Of course, as usual, the aliases look-up database needs to be updated.
/usr/bin/newaliases
Later versions of mailman require a "site-wide" mailing list called mailman. If that "mailman" mailing list is not present, the mailman service will refuse to start. Since by default, all lists are public, you will be required to make that list private after creation (see /usr/bin/config_list).
To check mailman was installed and configured correctly, you can send a test e-mail the list. This can be done from the command line with the mailx utility (you will have to install either Ubuntu's package mailx or mailutils).
echo "Hello" | mailx -s "test message" listName
It is sometimes useful to add members to a list through a shell command line and this can be done with the following command line:
sudo sh -c 'echo "newMemberEmailAddress" | /usr/sbin/add_members -r - "mailingList"'
And more often than none, it is useful to reset the mailman main password with the command line:
/usr/sbin/mmsitepass
\todo Daemon tools
Dynamic DNS (ddclient)
Installation: apt-get install ddclient
Configuration: /etc/ddclient.conf
Restarting: /etc/init.d/ddclient restart
The modem that connects the server to the internet through your ISP surely does not use a static IP address but rather a dynamic address assigned through DHCP, the same way, most likely, your local network is configured.
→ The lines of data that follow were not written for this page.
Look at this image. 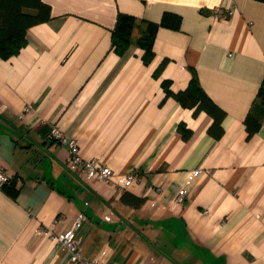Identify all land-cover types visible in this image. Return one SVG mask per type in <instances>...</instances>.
<instances>
[{
    "label": "crops",
    "instance_id": "obj_1",
    "mask_svg": "<svg viewBox=\"0 0 264 264\" xmlns=\"http://www.w3.org/2000/svg\"><path fill=\"white\" fill-rule=\"evenodd\" d=\"M43 1L50 19L0 57V162L17 188H0V264H71L55 236L81 212L83 254L106 250L103 264H264V115L251 136L244 122L264 77V2ZM220 6L231 7L228 18L215 14ZM166 11L181 16L180 28L159 26L147 64L139 39ZM119 13L136 18L123 54L112 45ZM194 71L226 111L219 138L207 112L162 86L185 89ZM54 124L110 166L113 182L71 172ZM128 172L138 177L120 188L114 179ZM125 192L145 200L132 206Z\"/></svg>",
    "mask_w": 264,
    "mask_h": 264
},
{
    "label": "trees",
    "instance_id": "obj_2",
    "mask_svg": "<svg viewBox=\"0 0 264 264\" xmlns=\"http://www.w3.org/2000/svg\"><path fill=\"white\" fill-rule=\"evenodd\" d=\"M263 1L264 0H259ZM51 17L50 5L43 0H0V57L9 58L17 54L27 43V29L35 24L44 22ZM181 16L175 12L166 11L160 22H149L148 27L139 39L140 45L144 48L143 61L150 63L155 56L153 50L155 35L159 26L172 29H179ZM136 22L135 16L127 13H119L115 27L112 29V45L115 51L123 54L130 45L131 34ZM166 59L156 68L155 76H158ZM162 86L166 95L174 96L184 107L194 108V113L207 112L213 119L208 131L219 138L224 129L222 126L226 111L219 106L203 89L199 78L194 71L185 89L174 92L171 89L169 80H163ZM264 115V77L251 106L249 113L244 120L248 135L251 136L261 126ZM178 129L184 138H188L191 131L180 123ZM12 196H16L17 188L14 181L3 187ZM122 200L132 206L139 207L145 198L125 192Z\"/></svg>",
    "mask_w": 264,
    "mask_h": 264
},
{
    "label": "built area",
    "instance_id": "obj_3",
    "mask_svg": "<svg viewBox=\"0 0 264 264\" xmlns=\"http://www.w3.org/2000/svg\"><path fill=\"white\" fill-rule=\"evenodd\" d=\"M220 18H228L231 13V7H218L214 10ZM30 107V106H29ZM50 137L60 144L66 146L69 151L68 169L83 181L98 180L104 183L113 182L114 171L102 159L98 157L86 158L82 154L81 143L78 139L68 137L56 124L52 126ZM200 170L191 172L186 180V185L179 189L176 201L182 204L185 199L188 187L194 182ZM137 175L132 172L119 174L114 179L116 185L120 188L129 187L136 179ZM11 176L0 162V188L11 184ZM86 215L81 212L78 214L74 223L66 228L61 234L55 236L60 247L67 252L69 263L71 264H103V250L99 256L87 257L83 254L81 242L82 237L79 234V228ZM110 218V216H106ZM48 233L47 230H43ZM54 237V236H53Z\"/></svg>",
    "mask_w": 264,
    "mask_h": 264
},
{
    "label": "rangeland",
    "instance_id": "obj_4",
    "mask_svg": "<svg viewBox=\"0 0 264 264\" xmlns=\"http://www.w3.org/2000/svg\"><path fill=\"white\" fill-rule=\"evenodd\" d=\"M60 246V245H59Z\"/></svg>",
    "mask_w": 264,
    "mask_h": 264
}]
</instances>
Dynamic DNS is very simple. Everytime your modem renew its DHCP lease and gets a new IP address, this address needs to be forwarded to the DNS server responsible to locate your modem. Either the modem can do that for you or a software daemon running on your server wakes up at regular intervals and generate a specifically crafted update query to the DNS server. On Ubuntu, you can setup dynamic DNS with ddclient.
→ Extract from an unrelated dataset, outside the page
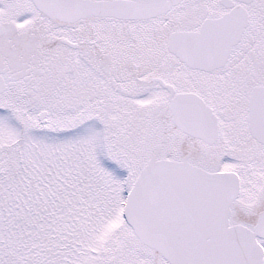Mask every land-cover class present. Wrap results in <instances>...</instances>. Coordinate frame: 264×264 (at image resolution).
Returning a JSON list of instances; mask_svg holds the SVG:
<instances>
[{"label": "snow or ice", "instance_id": "snow-or-ice-1", "mask_svg": "<svg viewBox=\"0 0 264 264\" xmlns=\"http://www.w3.org/2000/svg\"><path fill=\"white\" fill-rule=\"evenodd\" d=\"M0 264H264V0H0Z\"/></svg>", "mask_w": 264, "mask_h": 264}]
</instances>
There are a lot of companies offering dynamic DNS for free. As an example, you can easily register with dynDNS and get the url hostname.is-a-geek.com for free in a couple clicks. A direct professional domainname.com url will not cost much through "Custom DNS service" and is definitely worth it once you got everything up-and-running. There is a quota on the monthly DNS query volume and if you either reach it, most likely your business is successful enough to upgrade to a more professional infrastructure. Here is an example to setup ddclient together with dynDNS.
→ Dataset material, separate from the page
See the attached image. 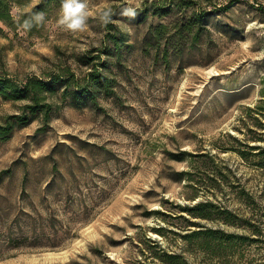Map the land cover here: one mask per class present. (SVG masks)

sudo apt-get install ddclient
ls -la /etc/ddclient.conf
-rw------- 1 root root ... /etc/ddclient.conf
sudo cat /etc/ddclient.conf
# Example for /etc/ddclient.conf
pid=/var/run/ddclient.pid
protocol=dyndns2
use=web, if=eth1
server=members.dyndns.org
login=dynDNS login
password=dynDNS password
hostname.is-a-geek.com, domainname.com
Mail servers send each other messages on port 25. Most Internet Service Providers (ISP) block outbound port 25 as a way to prevent spam relays. Port 587 remains open for submission of messages by users that can authenticate with an outgoing mail server.
Thus in a dynamic DNS setup it is almost guarenteed you will be required to use a relay mail transfer agent to send outgoing e-mails. To do that, you can use any mail server allowed to talk on port 25, and on which you have an account. For example, you can use a gmail account. The following tutorial is very educative in that regard: Gmail on Home Linux Box using Postfix and Fetchmail.
Gmail will rewrite your outgoing message to read "from username@gmail.com" as a way to also prevent spam and false identities. Fortunately, you can use any "from" address while relaying mail through gmail as long as you can receive e-mail at that address. All you need is to login in your gmail account and go through "Settings > Accounts and Imports > Send Mail from another address". From a login on your server, test outgoing messages by using the following command:
echo "Email relayed by gmail" | mail -s 'test of relay' username@gmail.com
The side effect of using a mail relay is that on Outlook for example, messages will show "From ... on the behalf of ... " in the sender field.
For mail delivery, you might also want to setup MX records with your dynamic DNS provider. If your mail server never goes down, it will work without them.